Exercise instructions | For this exercise, restate every line below word for word and drop the images.

-- Provided records follows --

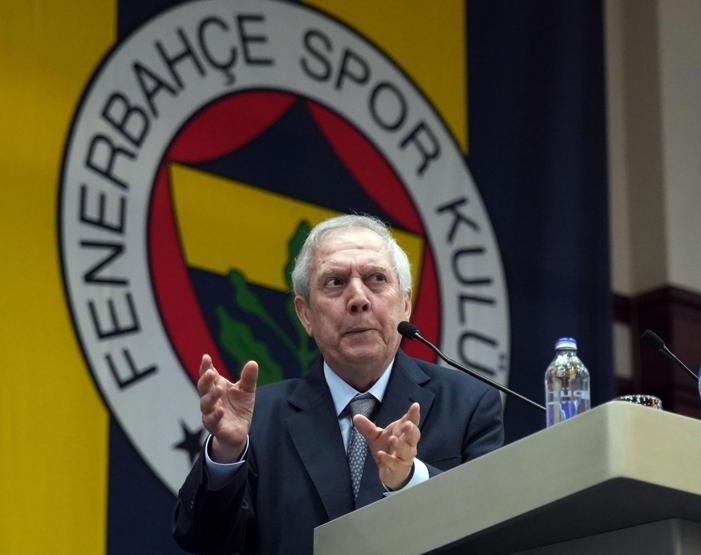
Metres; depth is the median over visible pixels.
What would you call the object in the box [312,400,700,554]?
podium
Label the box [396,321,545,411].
microphone
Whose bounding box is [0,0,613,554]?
flag
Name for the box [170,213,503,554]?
man
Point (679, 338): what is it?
wood paneling
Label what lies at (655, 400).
drinking glass
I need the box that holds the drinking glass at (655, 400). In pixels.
[615,394,662,409]
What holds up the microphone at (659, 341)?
on the podium
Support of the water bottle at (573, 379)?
on the podium
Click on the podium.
(426, 483)
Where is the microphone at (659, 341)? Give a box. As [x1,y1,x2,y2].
[642,329,700,385]
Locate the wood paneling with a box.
[613,286,700,415]
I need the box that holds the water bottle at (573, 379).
[545,337,590,427]

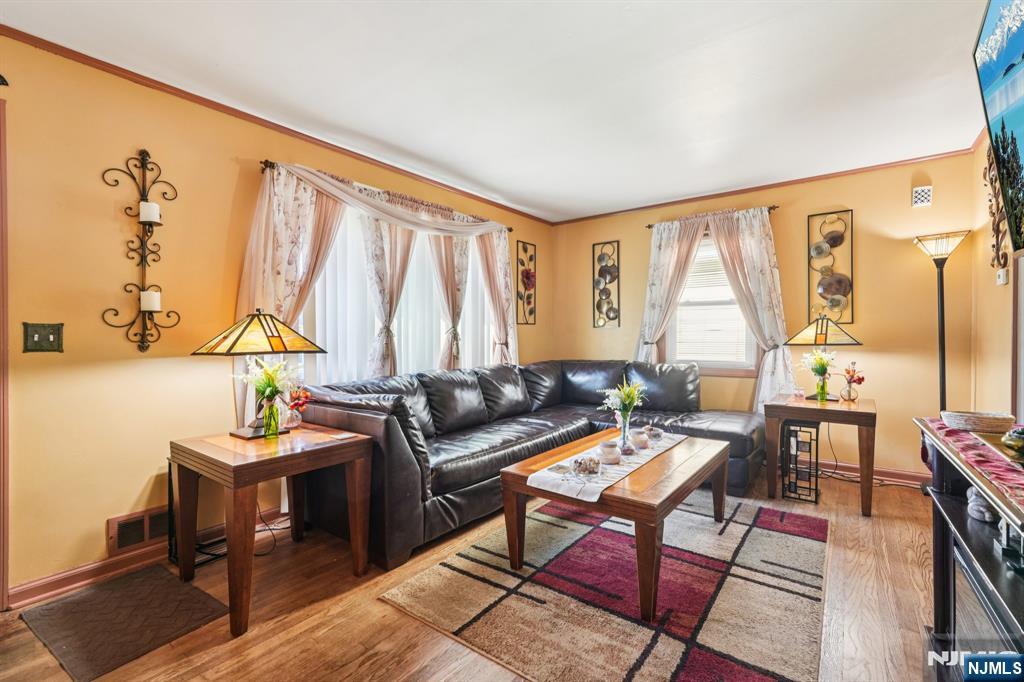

-- Provided records concluded --

Exercise result |
Metres; depth is the median over visible pixels.
What would you call the object in the box [312,400,700,554]?
podium
Label the box [396,321,545,411].
microphone
Whose bounding box is [0,0,613,554]?
flag
Name for the box [170,213,503,554]?
man
Point (679, 338): what is it?
wood paneling
Label what lies at (655, 400).
drinking glass
I need the box that holds the drinking glass at (655, 400). In pixels.
[615,394,662,409]
What holds up the microphone at (659, 341)?
on the podium
Support of the water bottle at (573, 379)?
on the podium
Click on the podium.
(426, 483)
Where is the microphone at (659, 341)? Give a box. As [x1,y1,x2,y2].
[642,329,700,385]
Locate the wood paneling with a box.
[613,286,700,415]
I need the box that holds the water bottle at (573, 379).
[545,337,590,427]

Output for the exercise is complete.